Reka se irguió y vio a una mujer con la ropa rasgada y un medallón chamuscado sobre el pecho. Su cara le sonaba. Había en ella algo como etéreo. Pero las huellas que había dejado en la arena demostraban que era una persona de carne y hueso igual que su compañero.

—¡Pero si tú tienes peor aspecto que él! —objetó Reka.

La mujer sonrió.

—No importa. Se lo diré. Seguro que le hace mucha gracia. Quizá sea mejor que te ocupes de tu grupo. Creo que esa mano que sobresale del agua es de un hombre con un periódico que se está ahogando.

—¡Harah! —exclamó Reka, que echó a correr por la playa.

Serena sostuvo la cabeza de Conrad. Él tosió, parpadeó, abrió los ojos, la miró y por último miró a su alrededor, a ese lugar dejado de la mano de Dios.

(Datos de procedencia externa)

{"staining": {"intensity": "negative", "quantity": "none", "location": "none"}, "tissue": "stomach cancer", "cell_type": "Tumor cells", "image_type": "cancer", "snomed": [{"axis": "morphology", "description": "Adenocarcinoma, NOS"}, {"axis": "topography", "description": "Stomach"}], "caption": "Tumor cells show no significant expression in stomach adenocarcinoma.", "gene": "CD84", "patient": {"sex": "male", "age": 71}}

—Este lugar no puede ser el infierno porque tú estás aquí —dijo él.

Conrad se quedó mirando el medallón carbonizado que colgaba del cuello de Serena. El siclo de Tiro se había partido en dos después de desviar la bala que le había desgarrado el pecho. No le quedaba más que una herida cauterizada con la forma de una luna creciente.

—El río de la vida, Conrad.

Conrad se incorporó, se sentó y la estrechó en sus brazos.

—¡Gracias, Dios!

Ella se enjugó las lágrimas de los ojos y se quitó el medallón del cuello.

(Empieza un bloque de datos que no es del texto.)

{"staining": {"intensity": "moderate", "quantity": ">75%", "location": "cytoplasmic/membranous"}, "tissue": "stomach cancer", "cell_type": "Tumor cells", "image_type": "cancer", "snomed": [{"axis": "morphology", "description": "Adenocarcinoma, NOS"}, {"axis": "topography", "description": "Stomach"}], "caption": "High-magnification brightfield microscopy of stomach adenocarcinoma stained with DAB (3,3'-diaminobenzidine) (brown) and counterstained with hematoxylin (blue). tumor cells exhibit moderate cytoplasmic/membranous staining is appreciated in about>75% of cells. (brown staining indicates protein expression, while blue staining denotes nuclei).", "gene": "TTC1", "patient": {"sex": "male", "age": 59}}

—Bien, no voy a volver a Roma.

Conrad la miró.

—¿Y adónde vas a ir?

—Adonde tú vayas, Conrad.

—¿Seguro que es eso lo que quieres hacer?

—Sí, seguro.

—¿Y luego?

—Podemos amar a Dios, servir a los demás, dar nuestros frutos y multiplicarnos.

—Bien, pues no seamos desobedientes —dijo él, que la besó bajo el ardiente sol.